Start of Supplied records
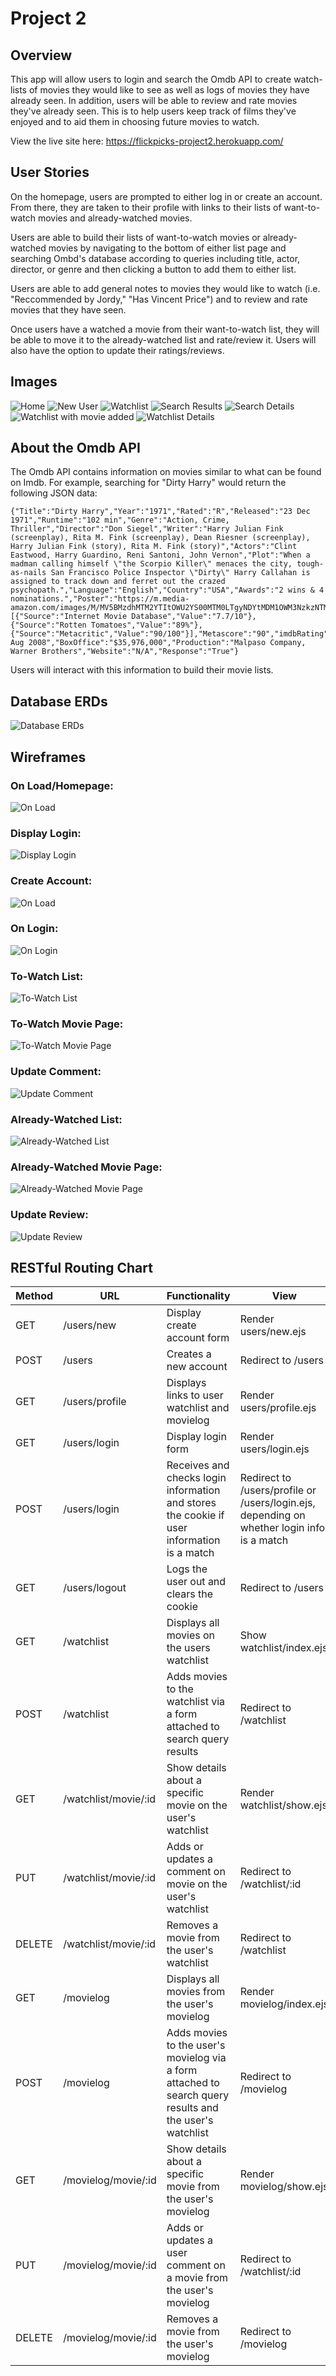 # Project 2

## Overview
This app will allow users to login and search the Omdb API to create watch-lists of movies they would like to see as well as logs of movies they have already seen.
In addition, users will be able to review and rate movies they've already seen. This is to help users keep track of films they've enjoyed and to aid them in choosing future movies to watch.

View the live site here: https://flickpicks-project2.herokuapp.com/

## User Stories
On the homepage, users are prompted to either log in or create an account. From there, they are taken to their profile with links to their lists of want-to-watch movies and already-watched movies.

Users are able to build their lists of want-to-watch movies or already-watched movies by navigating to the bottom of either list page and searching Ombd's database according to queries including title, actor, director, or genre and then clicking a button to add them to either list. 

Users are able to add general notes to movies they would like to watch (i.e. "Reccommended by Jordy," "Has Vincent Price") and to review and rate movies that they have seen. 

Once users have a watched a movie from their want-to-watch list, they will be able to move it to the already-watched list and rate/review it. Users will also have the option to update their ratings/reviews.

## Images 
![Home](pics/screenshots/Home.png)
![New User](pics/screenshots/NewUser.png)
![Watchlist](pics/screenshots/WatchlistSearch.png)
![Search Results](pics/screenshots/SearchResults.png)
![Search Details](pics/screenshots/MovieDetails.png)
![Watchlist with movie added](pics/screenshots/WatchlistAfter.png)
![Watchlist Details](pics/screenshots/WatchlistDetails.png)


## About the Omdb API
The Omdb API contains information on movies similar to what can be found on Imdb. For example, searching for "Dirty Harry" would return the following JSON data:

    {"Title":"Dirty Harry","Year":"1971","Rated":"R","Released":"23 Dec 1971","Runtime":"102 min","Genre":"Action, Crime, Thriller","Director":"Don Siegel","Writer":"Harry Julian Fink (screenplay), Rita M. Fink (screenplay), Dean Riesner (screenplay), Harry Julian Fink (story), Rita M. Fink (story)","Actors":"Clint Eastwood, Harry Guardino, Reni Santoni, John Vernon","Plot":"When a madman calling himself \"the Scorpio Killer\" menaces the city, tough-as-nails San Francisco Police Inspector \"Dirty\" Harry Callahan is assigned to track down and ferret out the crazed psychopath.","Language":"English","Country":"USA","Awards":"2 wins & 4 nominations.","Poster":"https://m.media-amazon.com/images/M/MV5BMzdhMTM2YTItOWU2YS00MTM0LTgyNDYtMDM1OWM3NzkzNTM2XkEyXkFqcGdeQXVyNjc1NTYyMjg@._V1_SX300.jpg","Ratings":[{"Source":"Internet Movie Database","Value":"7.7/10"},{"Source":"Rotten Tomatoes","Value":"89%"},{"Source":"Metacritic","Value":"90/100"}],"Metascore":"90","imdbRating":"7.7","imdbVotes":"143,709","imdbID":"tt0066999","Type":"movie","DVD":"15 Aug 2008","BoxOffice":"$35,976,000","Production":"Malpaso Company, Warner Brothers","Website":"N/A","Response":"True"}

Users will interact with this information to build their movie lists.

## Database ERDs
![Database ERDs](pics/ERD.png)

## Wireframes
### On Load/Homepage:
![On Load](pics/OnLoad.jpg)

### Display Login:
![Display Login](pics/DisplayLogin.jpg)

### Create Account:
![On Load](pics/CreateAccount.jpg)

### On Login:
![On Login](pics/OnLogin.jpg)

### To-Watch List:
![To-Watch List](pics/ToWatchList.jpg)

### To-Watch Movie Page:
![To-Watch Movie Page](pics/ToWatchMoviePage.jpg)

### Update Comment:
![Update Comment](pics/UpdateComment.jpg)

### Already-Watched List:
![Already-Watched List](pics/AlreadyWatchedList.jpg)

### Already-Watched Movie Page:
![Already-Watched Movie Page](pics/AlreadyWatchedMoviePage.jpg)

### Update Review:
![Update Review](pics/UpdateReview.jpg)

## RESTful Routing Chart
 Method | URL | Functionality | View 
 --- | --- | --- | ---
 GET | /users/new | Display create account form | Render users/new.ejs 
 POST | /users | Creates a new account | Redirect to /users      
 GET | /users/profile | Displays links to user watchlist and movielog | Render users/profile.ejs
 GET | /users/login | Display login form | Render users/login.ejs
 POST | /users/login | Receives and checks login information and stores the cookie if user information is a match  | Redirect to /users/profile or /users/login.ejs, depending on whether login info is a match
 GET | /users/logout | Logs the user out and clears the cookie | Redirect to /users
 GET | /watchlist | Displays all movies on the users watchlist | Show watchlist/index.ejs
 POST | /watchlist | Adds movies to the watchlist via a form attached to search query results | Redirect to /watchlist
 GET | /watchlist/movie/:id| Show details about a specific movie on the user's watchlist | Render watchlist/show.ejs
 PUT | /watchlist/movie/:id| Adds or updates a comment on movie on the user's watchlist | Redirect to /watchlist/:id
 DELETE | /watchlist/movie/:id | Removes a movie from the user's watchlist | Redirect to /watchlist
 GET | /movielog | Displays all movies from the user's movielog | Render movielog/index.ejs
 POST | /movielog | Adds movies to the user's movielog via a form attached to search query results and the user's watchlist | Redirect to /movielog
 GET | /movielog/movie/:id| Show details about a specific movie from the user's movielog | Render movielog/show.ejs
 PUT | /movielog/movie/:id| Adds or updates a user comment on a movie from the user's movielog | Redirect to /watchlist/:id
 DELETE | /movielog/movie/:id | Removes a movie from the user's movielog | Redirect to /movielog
End of Supplied records
**Directions for this task**:
Reproduce all of the material above word for word, leaving the pictures out of your answer.

**Exercise output**:
 # Project 2

## Overview
This app will allow users to login and search the Omdb API to create watch-lists of movies they would like to see as well as logs of movies they have already seen.
In addition, users will be able to review and rate movies they've already seen. This is to help users keep track of films they've enjoyed and to aid them in choosing future movies to watch.

View the live site here: https://flickpicks-project2.herokuapp.com/

## User Stories
On the homepage, users are prompted to either log in or create an account. From there, they are taken to their profile with links to their lists of want-to-watch movies and already-watched movies.

Users are able to build their lists of want-to-watch movies or already-watched movies by navigating to the bottom of either list page and searching Ombd's database according to queries including title, actor, director, or genre and then clicking a button to add them to either list. 

Users are able to add general notes to movies they would like to watch (i.e. "Reccommended by Jordy," "Has Vincent Price") and to review and rate movies that they have seen. 

Once users have a watched a movie from their want-to-watch list, they will be able to move it to the already-watched list and rate/review it. Users will also have the option to update their ratings/reviews.

## Images 
![Home](pics/screenshots/Home.png)
![New User](pics/screenshots/NewUser.png)
![Watchlist](pics/screenshots/WatchlistSearch.png)
![Search Results](pics/screenshots/SearchResults.png)
![Search Details](pics/screenshots/MovieDetails.png)
![Watchlist with movie added](pics/screenshots/WatchlistAfter.png)
![Watchlist Details](pics/screenshots/WatchlistDetails.png)


## About the Omdb API
The Omdb API contains information on movies similar to what can be found on Imdb. For example, searching for "Dirty Harry" would return the following JSON data:

    {"Title":"Dirty Harry","Year":"1971","Rated":"R","Released":"23 Dec 1971","Runtime":"102 min","Genre":"Action, Crime, Thriller","Director":"Don Siegel","Writer":"Harry Julian Fink (screenplay), Rita M. Fink (screenplay), Dean Riesner (screenplay), Harry Julian Fink (story), Rita M. Fink (story)","Actors":"Clint Eastwood, Harry Guardino, Reni Santoni, John Vernon","Plot":"When a madman calling himself \"the Scorpio Killer\" menaces the city, tough-as-nails San Francisco Police Inspector \"Dirty\" Harry Callahan is assigned to track down and ferret out the crazed psychopath.","Language":"English","Country":"USA","Awards":"2 wins & 4 nominations.","Poster":"https://m.media-amazon.com/images/M/MV5BMzdhMTM2YTItOWU2YS00MTM0LTgyNDYtMDM1OWM3NzkzNTM2XkEyXkFqcGdeQXVyNjc1NTYyMjg@._V1_SX300.jpg","Ratings":[{"Source":"Internet Movie Database","Value":"7.7/10"},{"Source":"Rotten Tomatoes","Value":"89%"},{"Source":"Metacritic","Value":"90/100"}],"Metascore":"90","imdbRating":"7.7","imdbVotes":"143,709","imdbID":"tt0066999","Type":"movie","DVD":"15 Aug 2008","BoxOffice":"$35,976,000","Production":"Malpaso Company, Warner Brothers","Website":"N/A","Response":"True"}

Users will interact with this information to build their movie lists.

## Database ERDs
![Database ERDs](pics/ERD.png)

## Wireframes
### On Load/Homepage:
![On Load](pics/OnLoad.jpg)

### Display Login:
![Display Login](pics/DisplayLogin.jpg)

### Create Account:
![On Load](pics/CreateAccount.jpg)

### On Login:
![On Login](pics/OnLogin.jpg)

### To-Watch List:
![To-Watch List](pics/ToWatchList.jpg)

### To-Watch Movie Page:
![To-Watch Movie Page](pics/ToWatchMoviePage.jpg)

### Update Comment:
![Update Comment](pics/UpdateComment.jpg)

### Already-Watched List:
![Already-Watched List](pics/AlreadyWatchedList.jpg)

### Already-Watched Movie Page:
![Already-Watched Movie Page](pics/AlreadyWatchedMoviePage.jpg)

### Update Review:
![Update Review](pics/UpdateReview.jpg)

## RESTful Routing Chart
 Method | URL | Functionality | View 
 --- | --- | --- | ---
 GET | /users/new | Display create account form | Render users/new.ejs 
 POST | /users | Creates a new account | Redirect to /users      
 GET | /users/profile | Displays links to user watchlist and movielog | Render users/profile.ejs
 GET | /users/login | Display login form | Render users/login.ejs
 POST | /users/login | Receives and checks login information and stores the cookie if user information is a match  | Redirect to /users/profile or /users/login.ejs, depending on whether login info is a match
 GET | /users/logout | Logs the user out and clears the cookie | Redirect to /users
 GET | /watchlist | Displays all movies on the users watchlist | Show watchlist/index.ejs
 POST | /watchlist | Adds movies to the watchlist via a form attached to search query results | Redirect to /watchlist
 GET | /watchlist/movie/:id| Show details about a specific movie on the user's watchlist | Render watchlist/show.ejs
 PUT | /watchlist/movie/:id| Adds or updates a comment on movie on the user's watchlist | Redirect to /watchlist/:id
 DELETE | /watchlist/movie/:id | Removes a movie from the user's watchlist | Redirect to /watchlist
 GET | /movielog | Displays all movies from the user's movielog | Render movielog/index.ejs
 POST | /movielog | Adds movies to the user's movielog via a form attached to search query results and the user's watchlist | Redirect to /movielog
 GET | /movielog/movie/:id| Show details about a specific movie from the user's movielog | Render movielog/show.ejs
 PUT | /movielog/movie/:id| Adds or updates a user comment on a movie from the user's movielog | Redirect to /watchlist/:id
 DELETE | /movielog/movie/:id | Removes a movie from the user's movielog | Redirect to /movielog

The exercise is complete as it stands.